TRAGEDY TODAY, AS FORMER PRESIDENT GERALD FORD WAS EATEN BY WOLVES: Revealing interview today on the AV Club as the Dana Carvey hype-the-DVD-hope-for-a-comeback tour continues, with these tidbits of special note:
  • At the time he left SNL, he was working with Robert Smigel, Conan O'Brien and Kevin Nealon on a film to be titled Hans And Franz: The Girly-Man Dilemma.
  • He's been asked to host the Academy Awards at least twice.
  • He's ready to make his comeback "as a senior comedian," hoping to obtain "Walter Brennan-type roles, Gabby Hayes kind of stuff, be the old-timer.... I want to announce that I’m available for work-for-hire in Hollywood right now. Game shows, holiday shows, I’ll host things. Any work that anybody needs. There you go."
BEVERLIOTT: As promised/threatened -- name your favorite Canadian film director. [I vote Egoyan.]

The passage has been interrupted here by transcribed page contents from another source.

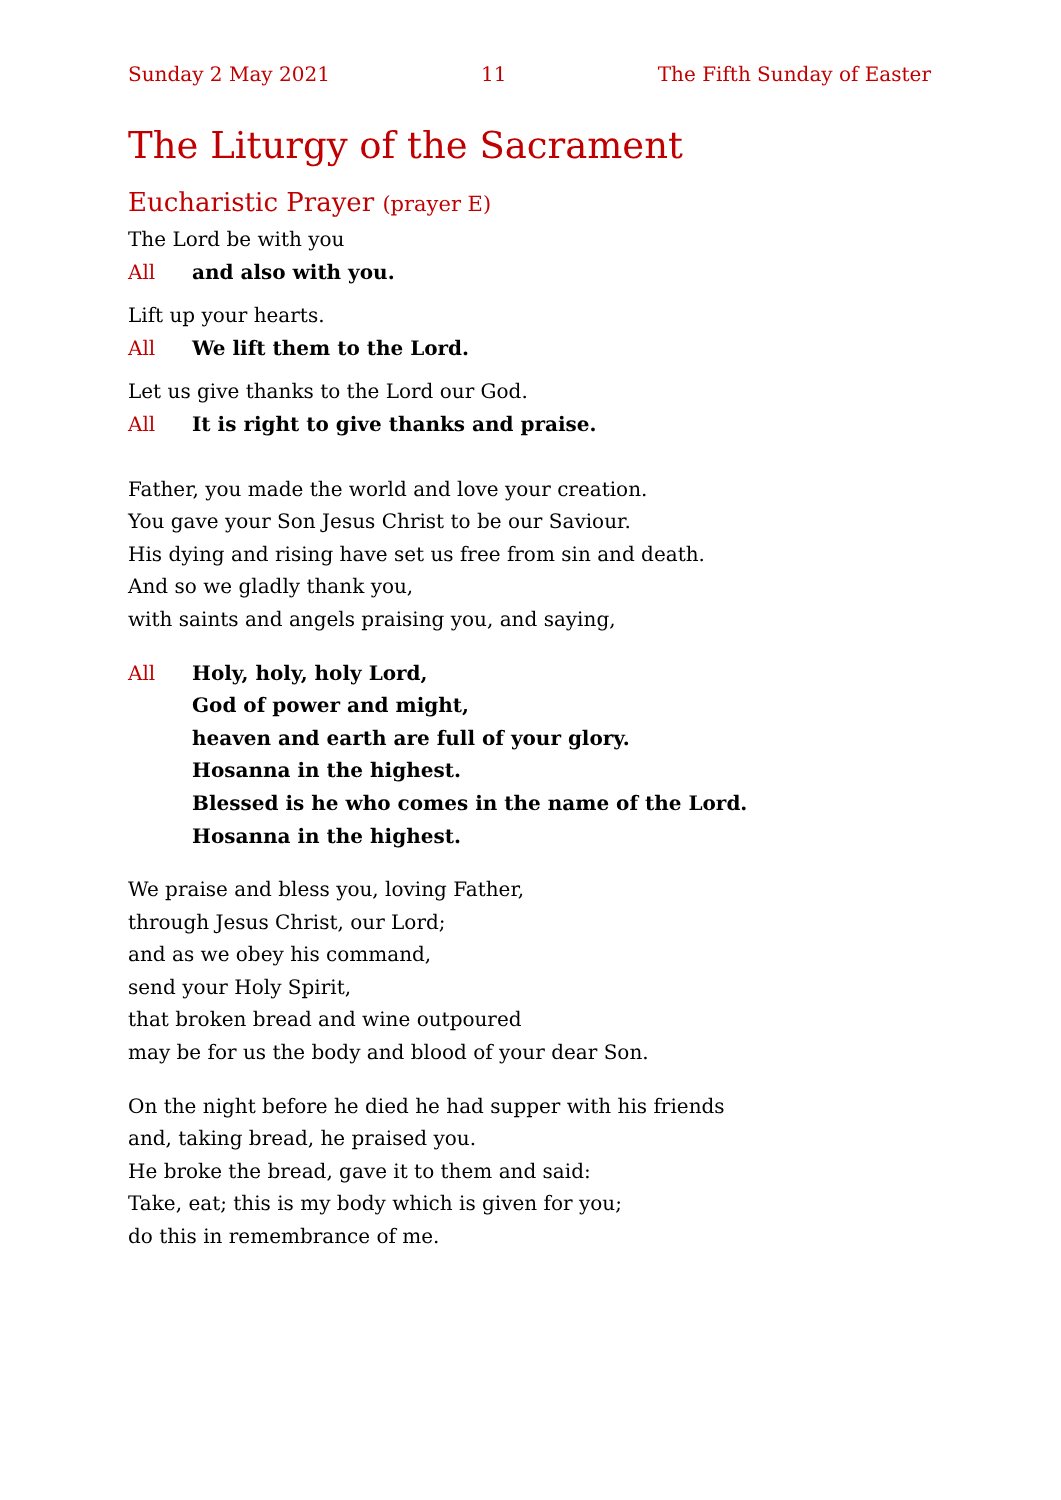Sunday 2 May 2021 11 The Fifth Sunday of Easter
The Liturgy of the Sacrament
Eucharistic Prayer (prayer E)
The Lord be with you
All and also with you.
Lift up your hearts.
All We lift them to the Lord.
Let us give thanks to the Lord our God.
All It is right to give thanks and praise.
Father, you made the world and love your creation.
You gave your Son Jesus Christ to be our Saviour.
His dying and rising have set us free from sin and death.
And so we gladly thank you,
with saints and angels praising you, and saying,
All Holy, holy, holy Lord,
God of power and might,
heaven and earth are full of your glory.
Hosanna in the highest.
Blessed is he who comes in the name of the Lord.
Hosanna in the highest.
We praise and bless you, loving Father,
through Jesus Christ, our Lord;
and as we obey his command,
send your Holy Spirit,
that broken bread and wine outpoured
may be for us the body and blood of your dear Son.
On the night before he died he had supper with his friends
and, taking bread, he praised you.
He broke the bread, gave it to them and said:
Take, eat; this is my body which is given for you;
do this in remembrance of me.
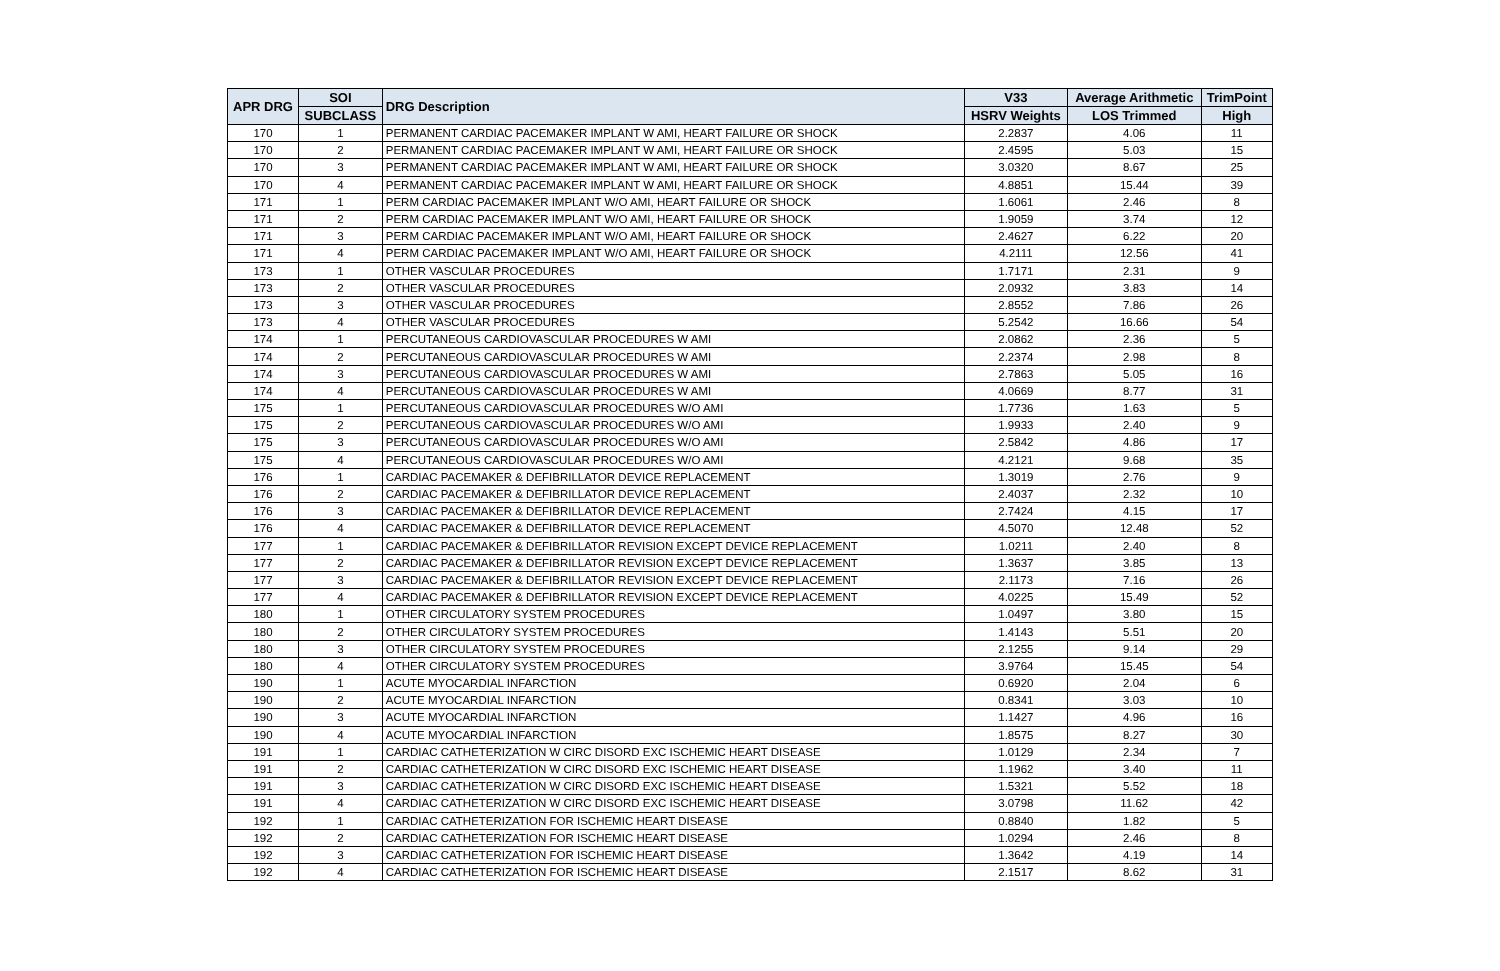| APR DRG | SOI | DRG Description | V33 | Average Arithmetic | TrimPoint |
| --- | --- | --- | --- | --- | --- |
| | SUBCLASS | | HSRV Weights | LOS Trimmed | High |
| 170 | 1 | PERMANENT CARDIAC PACEMAKER IMPLANT W AMI, HEART FAILURE OR SHOCK | 2.2837 | 4.06 | 11 |
| 170 | 2 | PERMANENT CARDIAC PACEMAKER IMPLANT W AMI, HEART FAILURE OR SHOCK | 2.4595 | 5.03 | 15 |
| 170 | 3 | PERMANENT CARDIAC PACEMAKER IMPLANT W AMI, HEART FAILURE OR SHOCK | 3.0320 | 8.67 | 25 |
| 170 | 4 | PERMANENT CARDIAC PACEMAKER IMPLANT W AMI, HEART FAILURE OR SHOCK | 4.8851 | 15.44 | 39 |
| 171 | 1 | PERM CARDIAC PACEMAKER IMPLANT W/O AMI, HEART FAILURE OR SHOCK | 1.6061 | 2.46 | 8 |
| 171 | 2 | PERM CARDIAC PACEMAKER IMPLANT W/O AMI, HEART FAILURE OR SHOCK | 1.9059 | 3.74 | 12 |
| 171 | 3 | PERM CARDIAC PACEMAKER IMPLANT W/O AMI, HEART FAILURE OR SHOCK | 2.4627 | 6.22 | 20 |
| 171 | 4 | PERM CARDIAC PACEMAKER IMPLANT W/O AMI, HEART FAILURE OR SHOCK | 4.2111 | 12.56 | 41 |
| 173 | 1 | OTHER VASCULAR PROCEDURES | 1.7171 | 2.31 | 9 |
| 173 | 2 | OTHER VASCULAR PROCEDURES | 2.0932 | 3.83 | 14 |
| 173 | 3 | OTHER VASCULAR PROCEDURES | 2.8552 | 7.86 | 26 |
| 173 | 4 | OTHER VASCULAR PROCEDURES | 5.2542 | 16.66 | 54 |
| 174 | 1 | PERCUTANEOUS CARDIOVASCULAR PROCEDURES W AMI | 2.0862 | 2.36 | 5 |
| 174 | 2 | PERCUTANEOUS CARDIOVASCULAR PROCEDURES W AMI | 2.2374 | 2.98 | 8 |
| 174 | 3 | PERCUTANEOUS CARDIOVASCULAR PROCEDURES W AMI | 2.7863 | 5.05 | 16 |
| 174 | 4 | PERCUTANEOUS CARDIOVASCULAR PROCEDURES W AMI | 4.0669 | 8.77 | 31 |
| 175 | 1 | PERCUTANEOUS CARDIOVASCULAR PROCEDURES W/O AMI | 1.7736 | 1.63 | 5 |
| 175 | 2 | PERCUTANEOUS CARDIOVASCULAR PROCEDURES W/O AMI | 1.9933 | 2.40 | 9 |
| 175 | 3 | PERCUTANEOUS CARDIOVASCULAR PROCEDURES W/O AMI | 2.5842 | 4.86 | 17 |
| 175 | 4 | PERCUTANEOUS CARDIOVASCULAR PROCEDURES W/O AMI | 4.2121 | 9.68 | 35 |
| 176 | 1 | CARDIAC PACEMAKER & DEFIBRILLATOR DEVICE REPLACEMENT | 1.3019 | 2.76 | 9 |
| 176 | 2 | CARDIAC PACEMAKER & DEFIBRILLATOR DEVICE REPLACEMENT | 2.4037 | 2.32 | 10 |
| 176 | 3 | CARDIAC PACEMAKER & DEFIBRILLATOR DEVICE REPLACEMENT | 2.7424 | 4.15 | 17 |
| 176 | 4 | CARDIAC PACEMAKER & DEFIBRILLATOR DEVICE REPLACEMENT | 4.5070 | 12.48 | 52 |
| 177 | 1 | CARDIAC PACEMAKER & DEFIBRILLATOR REVISION EXCEPT DEVICE REPLACEMENT | 1.0211 | 2.40 | 8 |
| 177 | 2 | CARDIAC PACEMAKER & DEFIBRILLATOR REVISION EXCEPT DEVICE REPLACEMENT | 1.3637 | 3.85 | 13 |
| 177 | 3 | CARDIAC PACEMAKER & DEFIBRILLATOR REVISION EXCEPT DEVICE REPLACEMENT | 2.1173 | 7.16 | 26 |
| 177 | 4 | CARDIAC PACEMAKER & DEFIBRILLATOR REVISION EXCEPT DEVICE REPLACEMENT | 4.0225 | 15.49 | 52 |
| 180 | 1 | OTHER CIRCULATORY SYSTEM PROCEDURES | 1.0497 | 3.80 | 15 |
| 180 | 2 | OTHER CIRCULATORY SYSTEM PROCEDURES | 1.4143 | 5.51 | 20 |
| 180 | 3 | OTHER CIRCULATORY SYSTEM PROCEDURES | 2.1255 | 9.14 | 29 |
| 180 | 4 | OTHER CIRCULATORY SYSTEM PROCEDURES | 3.9764 | 15.45 | 54 |
| 190 | 1 | ACUTE MYOCARDIAL INFARCTION | 0.6920 | 2.04 | 6 |
| 190 | 2 | ACUTE MYOCARDIAL INFARCTION | 0.8341 | 3.03 | 10 |
| 190 | 3 | ACUTE MYOCARDIAL INFARCTION | 1.1427 | 4.96 | 16 |
| 190 | 4 | ACUTE MYOCARDIAL INFARCTION | 1.8575 | 8.27 | 30 |
| 191 | 1 | CARDIAC CATHETERIZATION W CIRC DISORD EXC ISCHEMIC HEART DISEASE | 1.0129 | 2.34 | 7 |
| 191 | 2 | CARDIAC CATHETERIZATION W CIRC DISORD EXC ISCHEMIC HEART DISEASE | 1.1962 | 3.40 | 11 |
| 191 | 3 | CARDIAC CATHETERIZATION W CIRC DISORD EXC ISCHEMIC HEART DISEASE | 1.5321 | 5.52 | 18 |
| 191 | 4 | CARDIAC CATHETERIZATION W CIRC DISORD EXC ISCHEMIC HEART DISEASE | 3.0798 | 11.62 | 42 |
| 192 | 1 | CARDIAC CATHETERIZATION FOR ISCHEMIC HEART DISEASE | 0.8840 | 1.82 | 5 |
| 192 | 2 | CARDIAC CATHETERIZATION FOR ISCHEMIC HEART DISEASE | 1.0294 | 2.46 | 8 |
| 192 | 3 | CARDIAC CATHETERIZATION FOR ISCHEMIC HEART DISEASE | 1.3642 | 4.19 | 14 |
| 192 | 4 | CARDIAC CATHETERIZATION FOR ISCHEMIC HEART DISEASE | 2.1517 | 8.62 | 31 |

I AM NOT THE ZODIAC: Normally, the Washington Monthly wouldn't be suitable link fodder around here, but I think we have to make an exception for this month's article from Michael O'Hare, in which O'Hare describes his life as the subject of a Zodiac Killer theory. It's well worth your time.
IT IS (ALMOST) OUTTA HERE: I love the Internets. I was able to pinpoint the most unusual thing I'd ever seen at a baseball game: an inside-the-park Grand Slam, when Chico Walker of the Chicago Cubs hit one into left field and Kevin Mitchell -- my favorite Giants left-fielder -- couldn't quite save the day. That was August 28, 1991 at Candlestick Park. Never seen a no-hitter (let alone a perfect game) or an unassisted triple-play. Now, of course, it's an event that suggests a fat, slow outfielder (check), rather than some great individual effort (save some tolerable quickness). But that was, nevertheless, pretty awesome. A comprehensive (to 1999) list of the feat can be found here.

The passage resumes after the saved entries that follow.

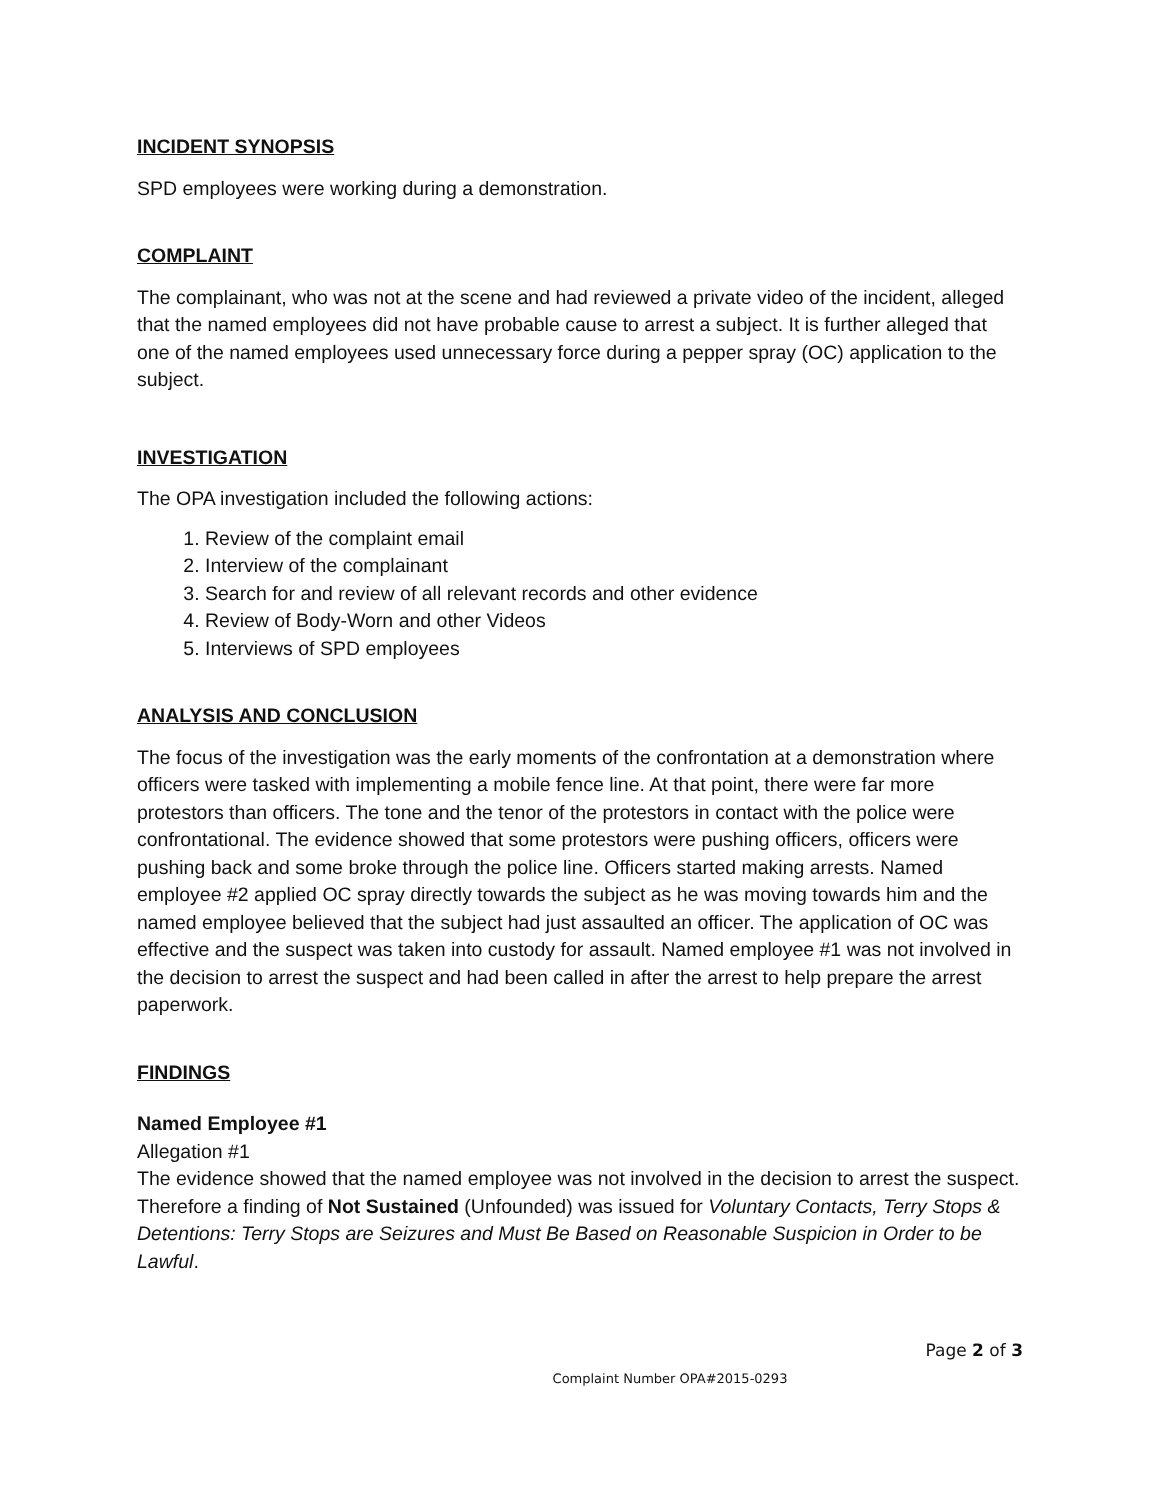INCIDENT SYNOPSIS
SPD employees were working during a demonstration.
COMPLAINT
The complainant, who was not at the scene and had reviewed a private video of the incident, alleged that the named employees did not have probable cause to arrest a subject. It is further alleged that one of the named employees used unnecessary force during a pepper spray (OC) application to the subject.
INVESTIGATION
The OPA investigation included the following actions:
1. Review of the complaint email
2. Interview of the complainant
3. Search for and review of all relevant records and other evidence
4. Review of Body-Worn and other Videos
5. Interviews of SPD employees
ANALYSIS AND CONCLUSION
The focus of the investigation was the early moments of the confrontation at a demonstration where officers were tasked with implementing a mobile fence line. At that point, there were far more protestors than officers. The tone and the tenor of the protestors in contact with the police were confrontational. The evidence showed that some protestors were pushing officers, officers were pushing back and some broke through the police line. Officers started making arrests. Named employee #2 applied OC spray directly towards the subject as he was moving towards him and the named employee believed that the subject had just assaulted an officer. The application of OC was effective and the suspect was taken into custody for assault. Named employee #1 was not involved in the decision to arrest the suspect and had been called in after the arrest to help prepare the arrest paperwork.
FINDINGS
Named Employee #1
Allegation #1
The evidence showed that the named employee was not involved in the decision to arrest the suspect. Therefore a finding of Not Sustained (Unfounded) was issued for Voluntary Contacts, Terry Stops & Detentions: Terry Stops are Seizures and Must Be Based on Reasonable Suspicion in Order to be Lawful.
Page 2 of 3
Complaint Number OPA#2015-0293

ALL THE NEWS THAT'S FIT TO PRINT: It's normally the Arts section of the Times that provides us with fodder for discussion, but the only interesting thing there today is the lament over the death throes of the Virgin Megastore, which apparently managed to liquidate most of the vast piles of Hannah Montana: The Movie Soundtrack CDs I saw there last weekend before closing on Sunday. However, today, it's the business section that offers much fodder for discussion, including:
ELLIOT! BEVERLY! A theoretically infinite number of people surveyed, top [x] answers on the board, here's the question -- name a film that you're glad you saw once, but which was so creepy or depressing that you have no interest whatsoever in ever seeing it again.
BEVERLY! ELLIOT! New York magazine lists the Ten Greatest Multiple-Role Performances in Movie History. Left off the list, strangely, were both Eddie Murphy's and Jerry Lewis' Nutty Professor films (though arguably they don't qualify) as well as Jeff Portnoy's work in the Fatties films.

Sunday, June 14, 2009

X: Twenty-five years ago, he was alternating between coaching the Albany Patroons of the CBA and los Gallitos de Isabela in a Puerto Rico summer league. Tonight, Phil Jackson coached his tenth squad to an NBA championship in the last nineteen seasons. No matter how much you want to take away from that accomplishment for having Jordan, Pippen, O'Neal and Bryant on his squads, it's still quite something.
WHY WOULD WE MISS A CHANCE TO CELEBRATE OURSELVES? Four years ago yesterday Kim Cosmopolitan crossed over from frequent commenter to blogger, bringing us a tart humor, a propensity to telegraph her cues for vigorous eye rolls, and a singular love for the union of guys with dolls. I'm a fan.